Sans surprise, et malgré l’intensité des débats au Sénat, les membres de la chambre haute du Parlement ont rejeté la hausse de la CSG sur les placements et les revenus fonciers. Alors que les députés avaient introduit dans le projet de loi de financement de la Sécurité sociale (PLFSS) pour 2026 un relèvement de la contribution sociale généralisée de 1,4 point - de 9,2% à 10,6% -, les sénateurs ont supprimé l’article 6 bis du budget de la Sécu, ce vendredi 21 novembre.
A 208 voix contre 133, ils ont adopté plusieurs amendements identiques revenant sur cette hausse de la fiscalité, censée frapper les revenus fonciers et les revenus de capitaux mobiliers, parmi lesquels les intérêts des livrets d’épargne bancaires, de comptes à terme, de plans épargne logement (PEL) ainsi que les revenus tirés des assurances vie en fonds euros ou des plans d’épargne en actions (PEA).
Car sur la plupart de ces produits d’épargne, les gains obtenus sont soumis à la flat tax, un prélèvement forfaitaire unique (PFU) de 30% constitué de 12,8% d’impôt et de 17,2% de prélèvements sociaux - parmi lesquels figure donc la CSG. Avec une hausse de 1,4 point, c’est donc un taux global de 31,4% qui pourrait grever ces revenus. «Une mesure idéologique, qui désincitera les foyers Français à investir dans notre économie», critiquait l'amendement du sénateur du Maine-et-Loire Emmanuel Capus (Horizons), qui pointait également l’impact de cette mesure sur l’économie.
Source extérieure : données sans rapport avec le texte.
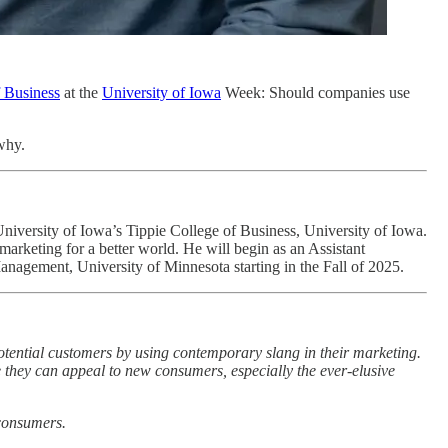
f Business
at the
University of Iowa
Week: Should companies use
why.
University of Iowa’s Tippie College of Business, University of Iowa.
 marketing for a better world. He will begin as an Assistant
anagement, University of Minnesota starting in the Fall of 2025.
 potential customers by using contemporary slang in their marketing.
ope they can appeal to new consumers, especially the ever-elusive
 consumers.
Un avis partagé par Michel Canévet et l’Union centriste, fustigeant dans un amendement similaire les «effets économiques et fiscaux particulièrement négatifs en portant le prélèvement forfaitaire unique sur les revenus de capitaux mobiliers à 31,4%, soit un niveau record en Europe. Pour les revenus fonciers, toujours imposés au barème progressif de l’impôt sur le revenu, le taux global maximum d’imposition atteindrait 67,6%», craignait-il.
Les sénateurs gèlent le barème de la CSG pour les retraités et les chômeurs
Autant d’arguments qui ont donc emporté la mise au Sénat, majoritairement à droite sur l’échiquier politique, et qui affiche l’objectif de ne pas augmenter les impôts, en travaillant sur «la maîtrise des dépenses plutôt que sur l’augmentation des recettes», comme le résume l’amendement de la rapporteure générale du budget de la Sécu, Elisabeth Doineau, également adopté.
Un mantra qui n’a pas empêché les sénateurs de réinstaurer le gel du barème de la CSG, jeudi 20 novembre, sur les revenus de remplacement (retraite, chômage…), qui alourdira la fiscalité sur ces ménages et rapporterait 300 millions d’euros en 2026 aux finances publiques. Cette mesure de la copie du gouvernement avait été supprimée à l’Assemblée nationale le 27 octobre dernier.